Addie Camp, also known as Kennedyville, Addie Spur, or Canadaville (USGS maps only), is a ghost town located in Pennington County, South Dakota, United States. It was a mining camp in the Black Hills.

Naming
Addie Camp was named by the miners of the nearby Addie Mine. The later name "Kennedyville" came from the owner of the boarding house and saloon, Tom Kennedy. "Canadaville" is probably a corruption of "Kennedyville."

History
Addie Camp was settled by the miners of the nearby Addie Mine, which was run under the England-based Harvey Peak Tin Mining, Milling, and Manufacturing Company.
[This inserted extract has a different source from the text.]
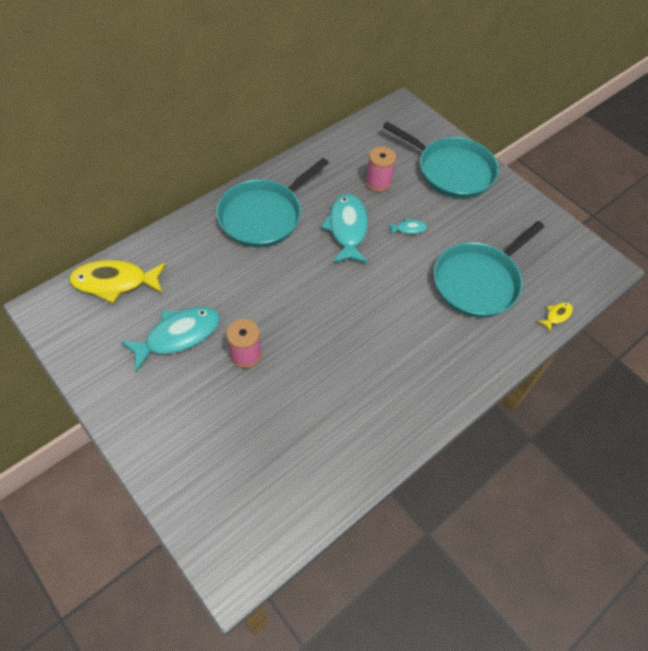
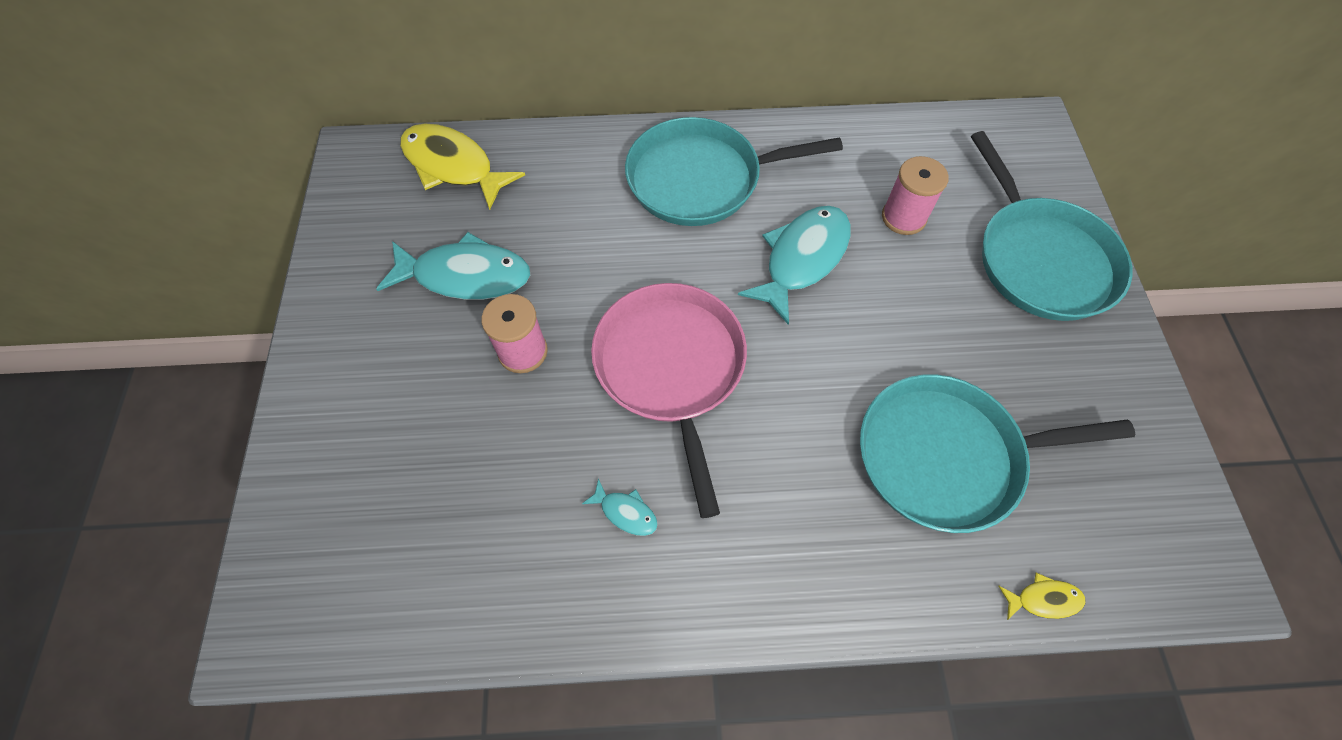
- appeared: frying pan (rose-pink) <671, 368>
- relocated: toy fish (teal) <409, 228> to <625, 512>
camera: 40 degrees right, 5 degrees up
The company mainly produced cassiterite from the Keystone-Hill City area. Another mine in the town, The Good Luck Mine, mined tungsten. In December 1892, the Grand Island & Wyoming Central Railroad built a line running from the town to the tin mill east of Hill City. The mine never became successful, despite shaft and drift mining down to 800 feet. On February 25, 1900, the railroad extended to Keystone, causing the town to grow again. The town included a boarding house, saloon, platform station, and commissary car for railroaders. The town declined when, in June 1917, the railroad leading into the town was removed. This turned Addie Camp into a small farming community.

Geography
The former site of the town is in Pennington County and is located 2.7 miles east of Hill City. The elevation is 4,892 feet (1,491 m) above sea level. There are only a few ruined houses remaining, which are located on the north side of the former railroad tracks and along an old gravel road.